In this lab, you’ll be building, estimating, and interpreting actor-based longitudinal network models using RSiena.1 Tom Snijders has led the development of the Siena framework, with RSiena supplanting a specialized Windows program in 2011. You can learn more about RSiena, research using the framework, and more here. RSiena is used to model actor-based longitudinal network models in order to examine the effects of network ties over time on a certain behavior, or the effect of a certain behavior on tie formation over time. SIENA stands for Simulation Investigation for Empirical Network Analysis.
You will be using an excerpt of data from the Teenage Friends and Lifestyle Study.2 You can learn more about this data set, created by Prof. Snijders, here. The data set includes 3 network files containing friendship relationships between 50 teenage girls recorded at 3 consecutive points in time.
s50-network1.dat
s50-network2.dat
s50-network23.dat
The data also includes information about the smoking behavior of the 50 female students (s50-smoke.dat). The smoking variable has three levels: 1 (does not smoke), 2 (smokes occasionally) and 3 (smokes regularly).

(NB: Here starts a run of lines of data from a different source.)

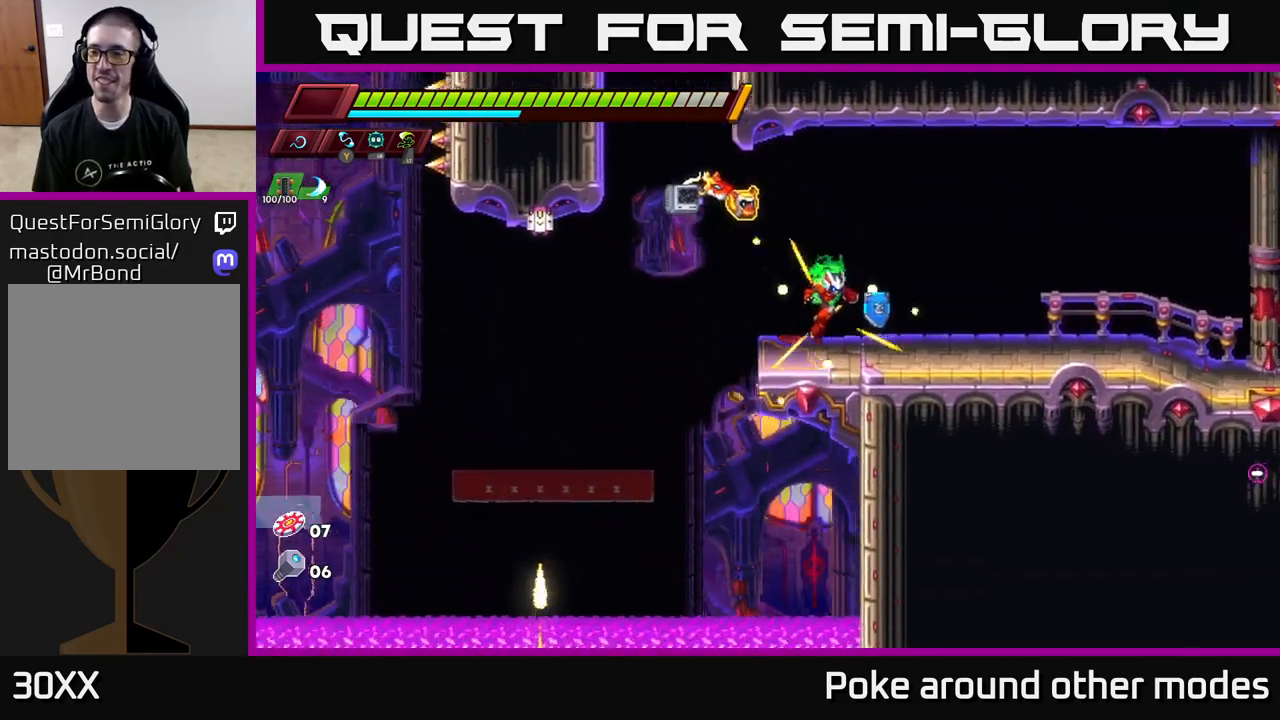
{"buttons": ["R2"], "left_stick": "right", "right_stick": "center", "events": [[83, "R2", "down"]]}
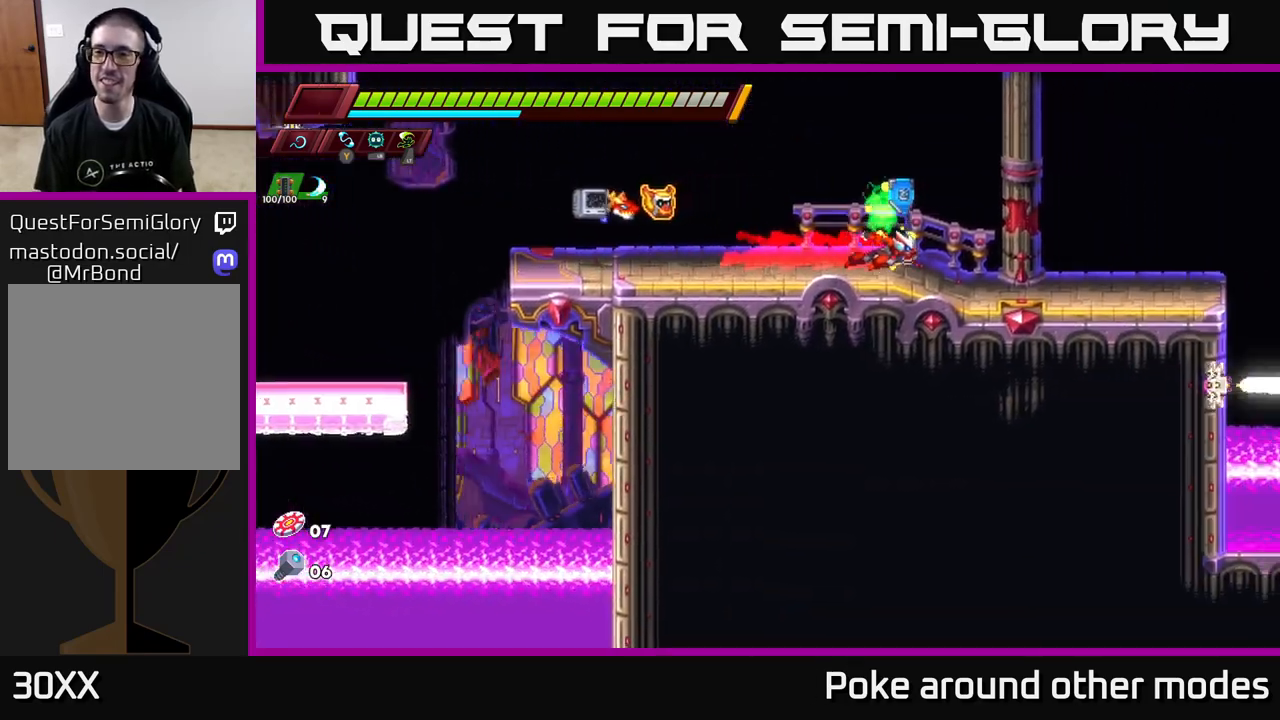
{"buttons": [], "left_stick": "center", "right_stick": "center", "events": [[50, "A", "down"], [133, "X", "down"], [167, "A", "up"], [200, "R2", "up"], [233, "X", "up"], [267, "left_stick", "center"]]}
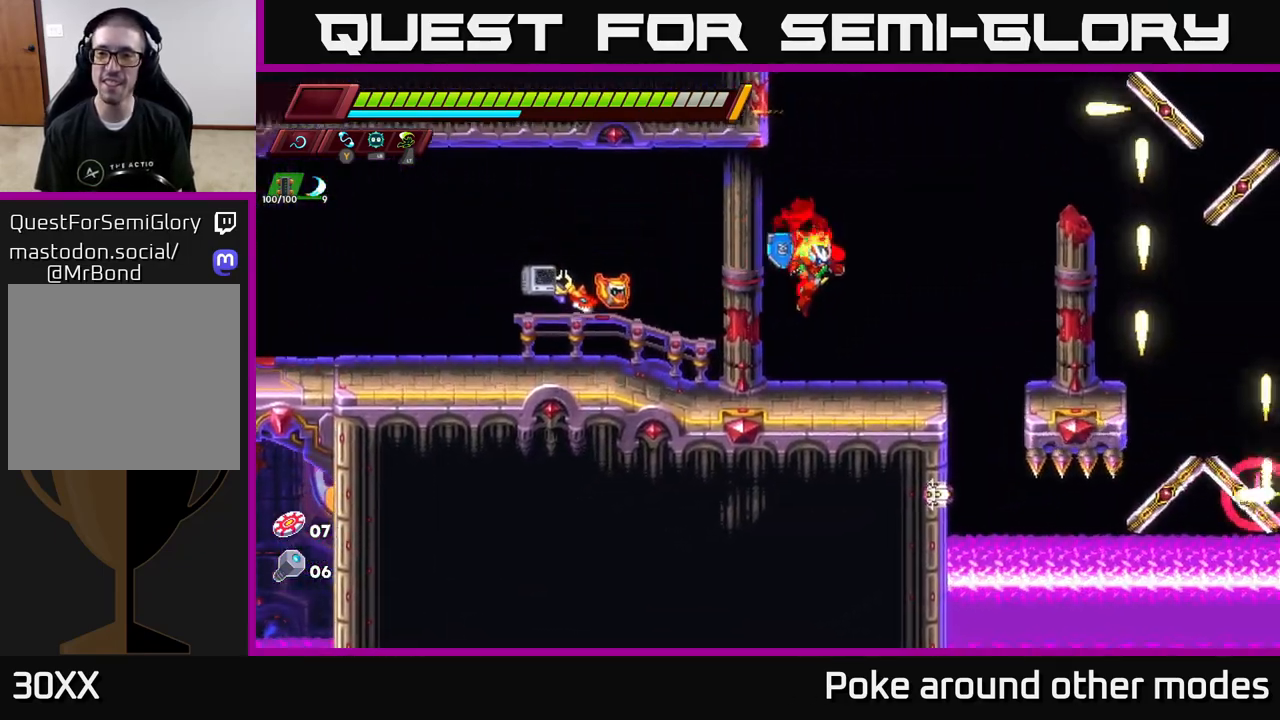
{"buttons": [], "left_stick": "center", "right_stick": "center", "events": [[50, "left_stick", "right"], [250, "A", "down"], [400, "A", "up"], [500, "left_stick", "center"]]}
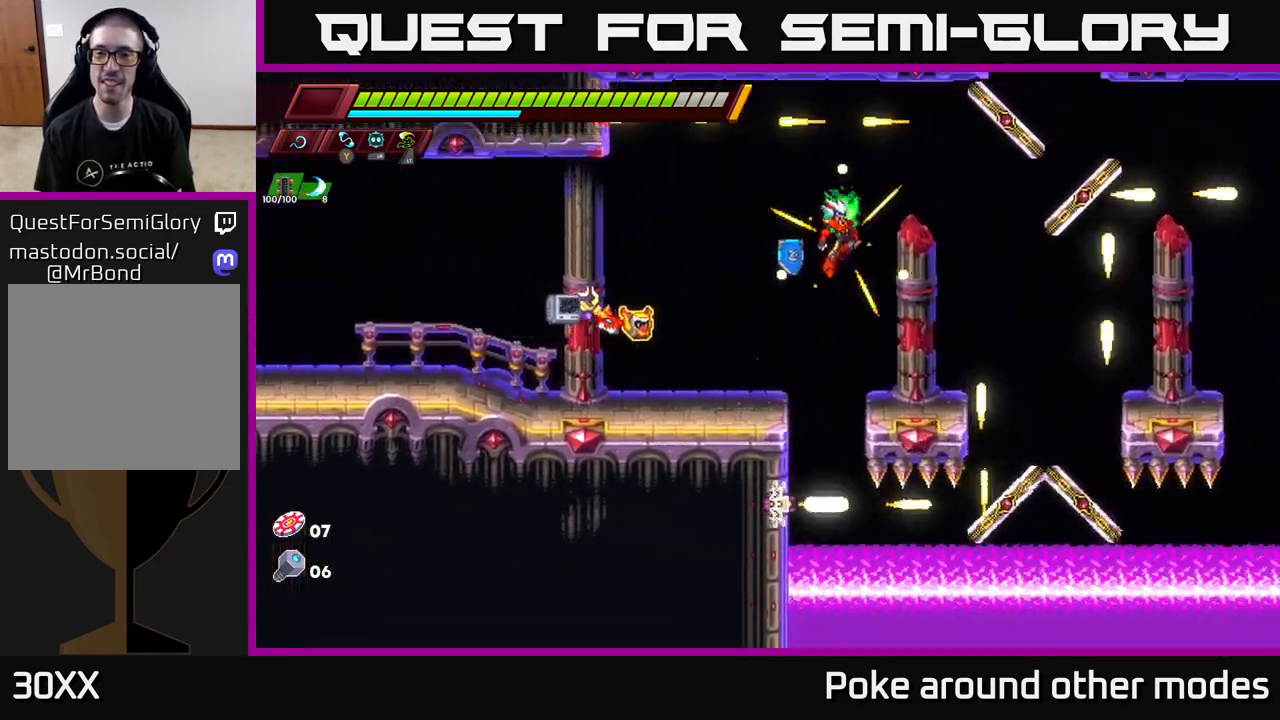
{"buttons": [], "left_stick": "right", "right_stick": "center", "events": [[150, "left_stick", "right"], [267, "left_stick", "center"], [433, "left_stick", "right"]]}
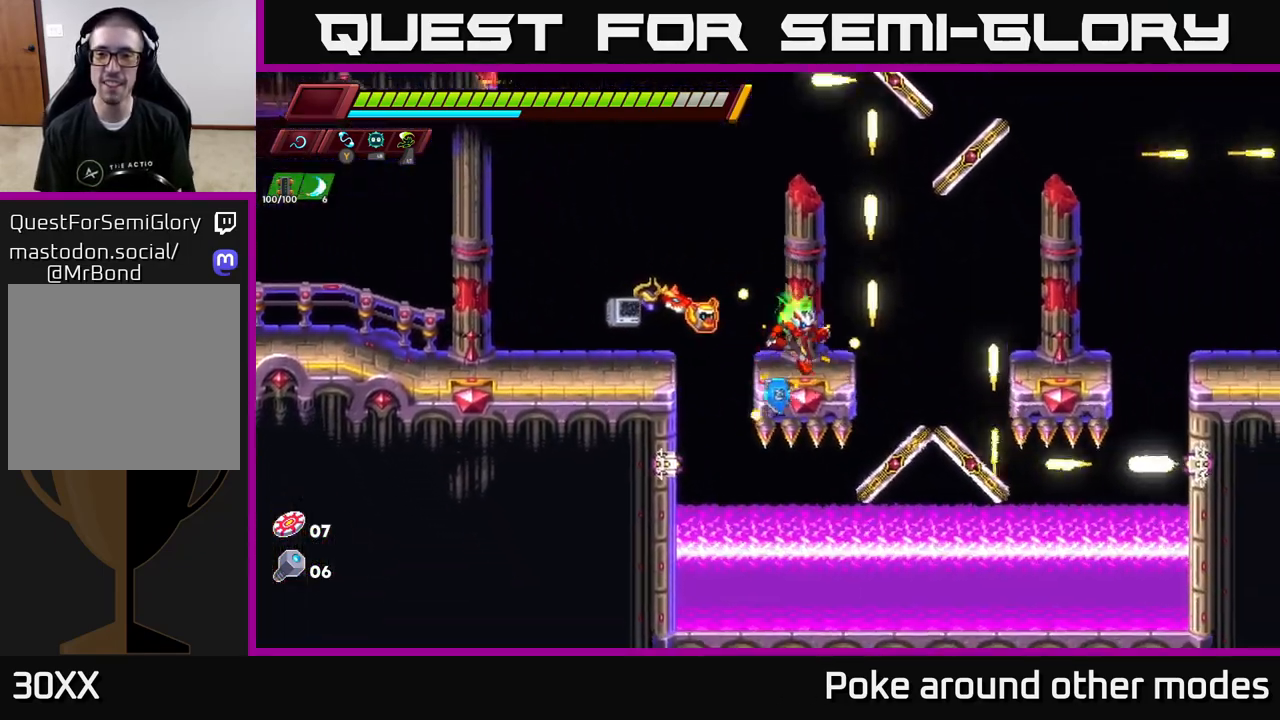
{"buttons": [], "left_stick": "left", "right_stick": "center", "events": [[50, "R2", "down"], [83, "A", "down"], [333, "left_stick", "left"], [483, "A", "up"], [483, "R2", "up"]]}
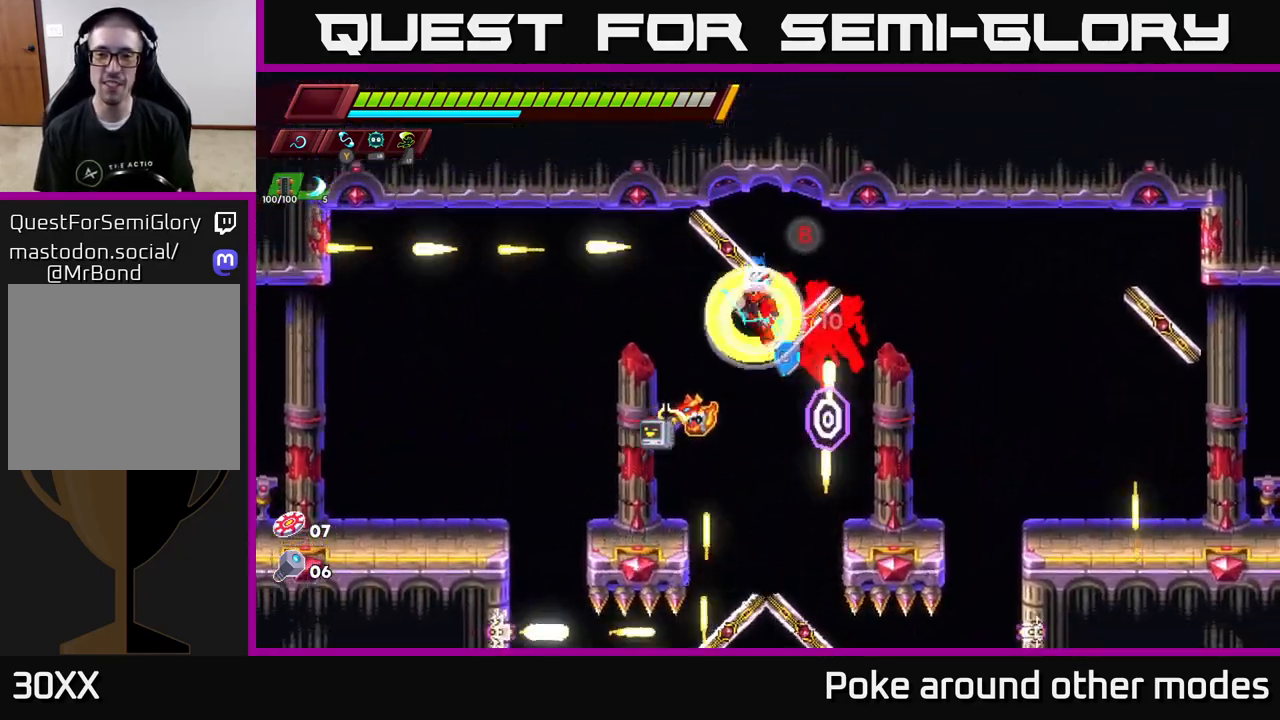
{"buttons": [], "left_stick": "center", "right_stick": "center", "events": [[300, "left_stick", "right"], [400, "left_stick", "center"]]}
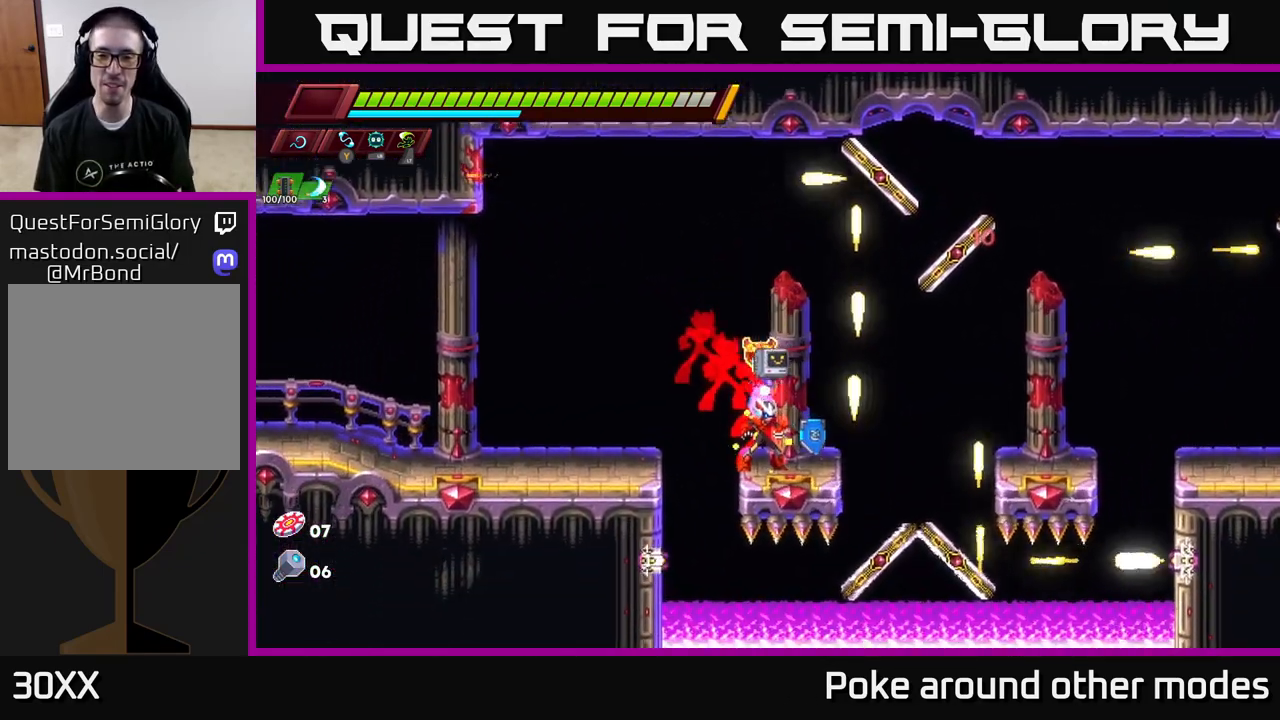
{"buttons": ["A", "R2"], "left_stick": "right", "right_stick": "center", "events": [[50, "left_stick", "right"], [117, "R2", "down"], [167, "A", "down"]]}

The core analysis conducted in this lab consists of taking a set of intuitive or plain language hypotheses about our data set and converting them into hypotheses in network terminology. Once we have our hypotheses, we will operationalize them into parameters in our model. Finally, we will interpret these results by testing our hypotheses.
First, we will create testable hypotheses based on intuitions about habit and friendship formation.
Formulate hypotheses using network terminology discussed throughout the course based on the following friendship relations.3 If you get stuck, it may be helpful to look at the terms included in the model below for hints on how to translate plain-language intuitions into network terminology. The first one is done for you:
Hypothesis 1: Ties between students are not random.
Relational Hypotheses:
Hypothesis 2: The friendship tie will be said to be reciprocal in this case.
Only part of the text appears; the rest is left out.